Selling a Foreclosed Home in Austin TX?

home being sold in foreclosure

Being in danger of losing your home can be a scary situation. You may find yourself in these circumstances for many reasons. Perhaps you’ve recently suffered financial hardship due to illness or losing a job. Maybe you had an adjustable-rate mortgage that has reset to a rate you can no longer afford. However, foreclosure is not your only option, and there are other routes that preserve your credit and help you avoid filing bankruptcy.

When you are falling behind and in financial distress, two of your main options will be foreclosing or quickly selling. If you are facing foreclosure on your home, a short sale can help you avoid foreclosure and get you cash quickly. A short sale occurs when a homeowner facing financial trouble sells his or her house for less than the amount due on the mortgage. This can be a good option in the short term, as it avoids the bad impact on your credit score. Doing the short sale deprives you of the money you deserve. You need to stop foreclosure if possible.

We Buy Austin Foreclosures buys Austin homes in any condition. We typically close within 1 to 3 business days, so you will not spend much time worrying about your finances. No need to do anything to your house in need of repair before selling – we’ll take care of all that.

We know this can be an overwhelming position to be in, but we are here to help! To stop foreclosure and sell your house fast, reach out to to get the ball rolling.

What is Foreclosure?

foreclosure on house with boards on it

Foreclosure is your mortgage lender taking back your home if you fail to pay.

When you got the mortgage on your home, your home was used as the collateral. There was an agreement between your mortgage lender and yourself. If you did not pay on your home for any reason, there would be consequences. At some point, your lender would repossess your house.

If the mortgage holder default, the lender will try to terminate their connection with them. The longer the mortgage goes unpaid, the worse it is for the lender. It affects their financial standing and credit. That means lenders will try to expedite the process of money reclamation.
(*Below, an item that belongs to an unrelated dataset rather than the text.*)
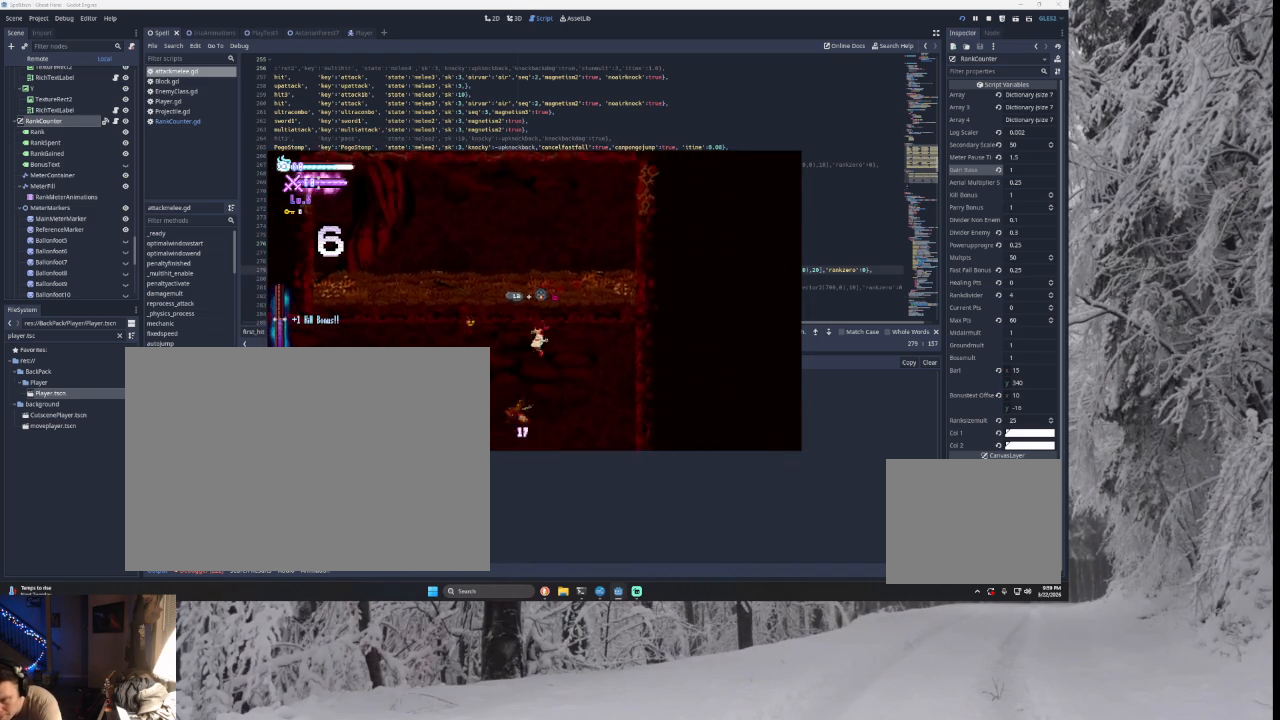
{"buttons": [], "left_stick": "right", "right_stick": "center", "events": [[100, "left_stick", "left"], [167, "right_stick", "down"], [200, "left_stick", "right"], [233, "right_stick", "center"]]}
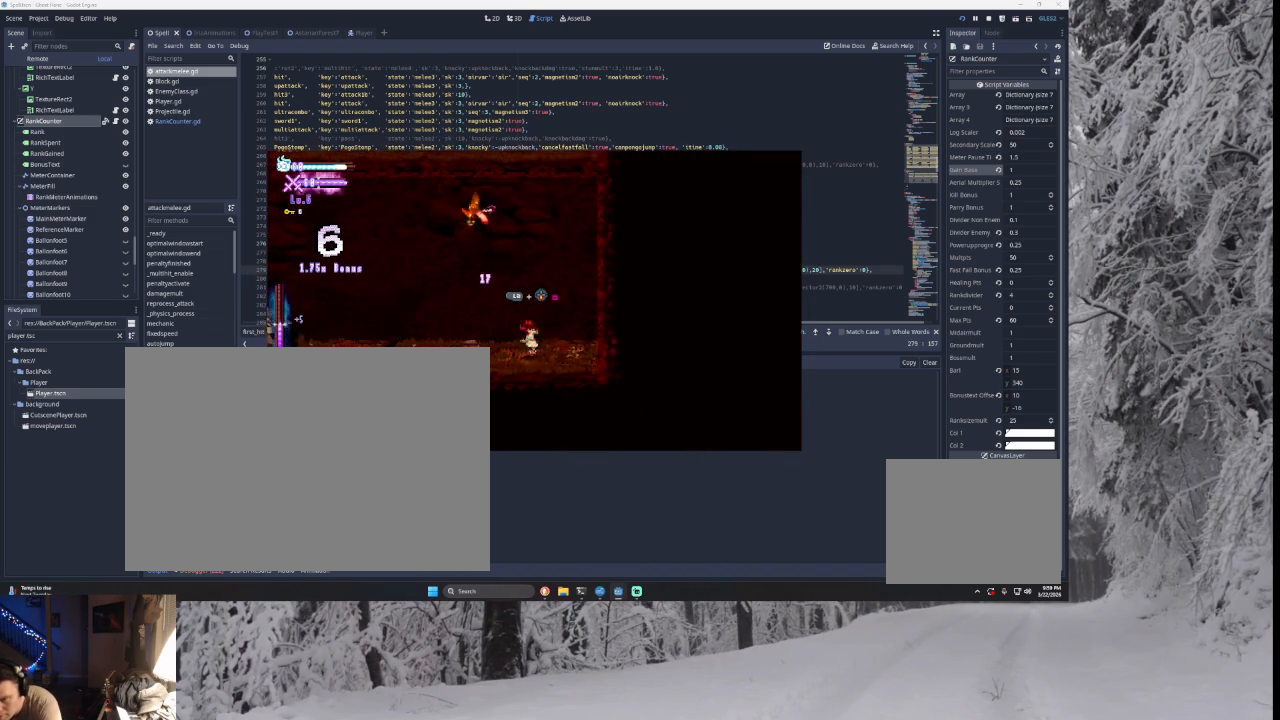
{"buttons": [], "left_stick": "right", "right_stick": "center", "events": [[100, "left_stick", "left"], [167, "SQUARE", "down"], [167, "TRIANGLE", "down"], [233, "CROSS", "down"], [300, "CROSS", "up"], [333, "left_stick", "right"], [400, "SQUARE", "up"], [500, "TRIANGLE", "up"]]}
There are two types of foreclosure that can fall onto a defaulter.

Nonjudicial Foreclosure

This is the most common type of foreclosure. In this version, the mortgage lender lets the occupant of the home know that they have failed to pay. After this, the lender will notify the resident that they will be selling the home.

This process is only legal if it is included within the contract that a person signs before gaining the mortgage from the lender. If a mortgage lender attempts to foreclose on the house without a specific stipulation knows as the of their rights to do so within a pre-existing contract, they are performing illegal acts.

This stipulation is known as a power of sale clause. In clear terms, the power of sale clause specifically states that, if a person defaults on their house payments, they can sell the home to repay the mortgage debt.

Judicial Foreclosure

This foreclosure is less frequent and with good reason. If a mortgage lender does not include a power of sale clause in the contract, the only way that they can foreclose on a home is under the supervision of a court. While more companies (and clients) participate in non-judicial mortgages, almost every state requires the judicial foreclosure system to exist. Similarly, the stipulations for judicial foreclosure requirements vary from state to state.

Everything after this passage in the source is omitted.